> Exercise description
Repeat the records exactly as given. Do not include the pictures.

*** Data provided ***

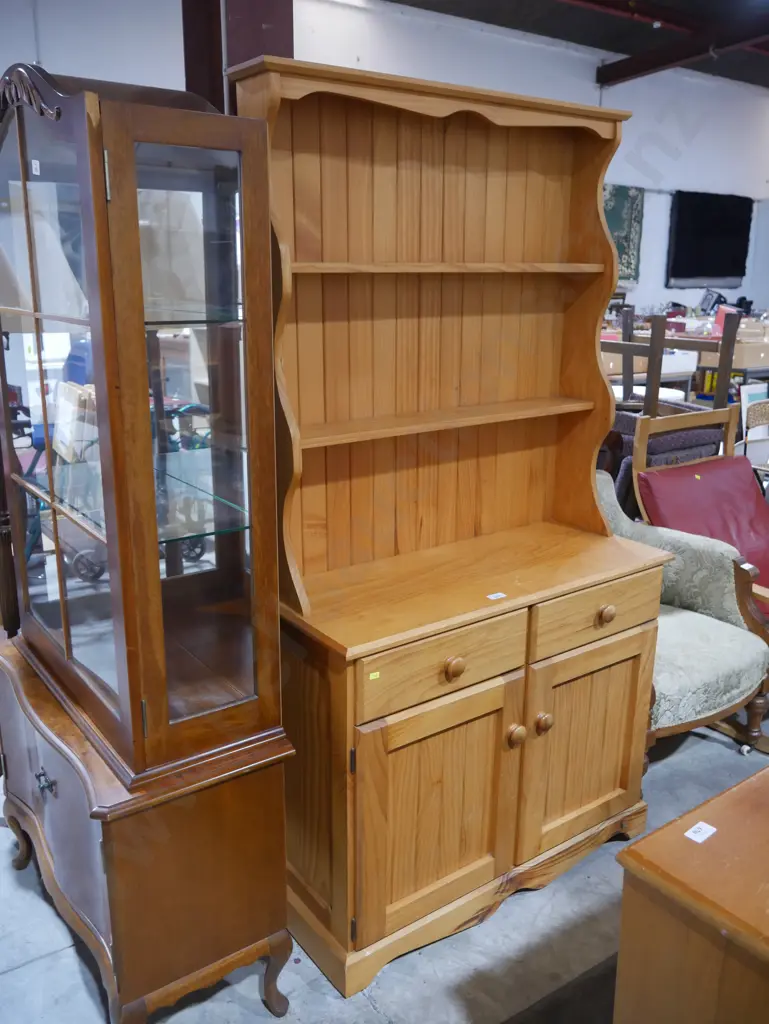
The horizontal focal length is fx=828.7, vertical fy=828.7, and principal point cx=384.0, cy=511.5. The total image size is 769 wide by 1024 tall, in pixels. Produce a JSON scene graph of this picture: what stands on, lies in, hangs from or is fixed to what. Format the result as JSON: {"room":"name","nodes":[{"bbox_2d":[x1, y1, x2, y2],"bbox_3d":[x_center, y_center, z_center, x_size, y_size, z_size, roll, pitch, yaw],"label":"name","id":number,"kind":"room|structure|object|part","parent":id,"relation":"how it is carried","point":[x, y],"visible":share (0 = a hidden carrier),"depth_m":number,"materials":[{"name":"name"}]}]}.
{"room":"warehouse","nodes":[
{"label":"warehouse","id":0,"kind":"room"},
{"bbox_2d":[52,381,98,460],"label":"cardboard box","id":1,"kind":"object","parent":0,"point":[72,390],"visible":0.51,"depth_m":3.53,"materials":[{"name":"cardboard"}]},
{"bbox_2d":[0,702,768,1023],"bbox_3d":[1.353,0.637,3.727,10.713,0.108,8.288,-11,19,-34],"label":"floor","id":2,"kind":"structure","parent":0,"point":[43,962],"depth_m":1.99,"materials":[{"name":"grey concrete"}]},
{"bbox_2d":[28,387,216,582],"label":"walker","id":3,"kind":"object","parent":2,"relation":"on","point":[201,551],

*** End of Data provided ***

> Response for this exercise
The horizontal focal length is fx=828.7, vertical fy=828.7, and principal point cx=384.0, cy=511.5. The total image size is 769 wide by 1024 tall, in pixels. Produce a JSON scene graph of this picture: what stands on, lies in, hangs from or is fixed to what. Format the result as JSON: {"room":"name","nodes":[{"bbox_2d":[x1, y1, x2, y2],"bbox_3d":[x_center, y_center, z_center, x_size, y_size, z_size, roll, pitch, yaw],"label":"name","id":number,"kind":"room|structure|object|part","parent":id,"relation":"how it is carried","point":[x, y],"visible":share (0 = a hidden carrier),"depth_m":number,"materials":[{"name":"name"}]}]}.
{"room":"warehouse","nodes":[
{"label":"warehouse","id":0,"kind":"room"},
{"bbox_2d":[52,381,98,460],"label":"cardboard box","id":1,"kind":"object","parent":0,"point":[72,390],"visible":0.51,"depth_m":3.53,"materials":[{"name":"cardboard"}]},
{"bbox_2d":[0,702,768,1023],"bbox_3d":[1.353,0.637,3.727,10.713,0.108,8.288,-11,19,-34],"label":"floor","id":2,"kind":"structure","parent":0,"point":[43,962],"depth_m":1.99,"materials":[{"name":"grey concrete"}]},
{"bbox_2d":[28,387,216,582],"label":"walker","id":3,"kind":"object","parent":2,"relation":"on","point":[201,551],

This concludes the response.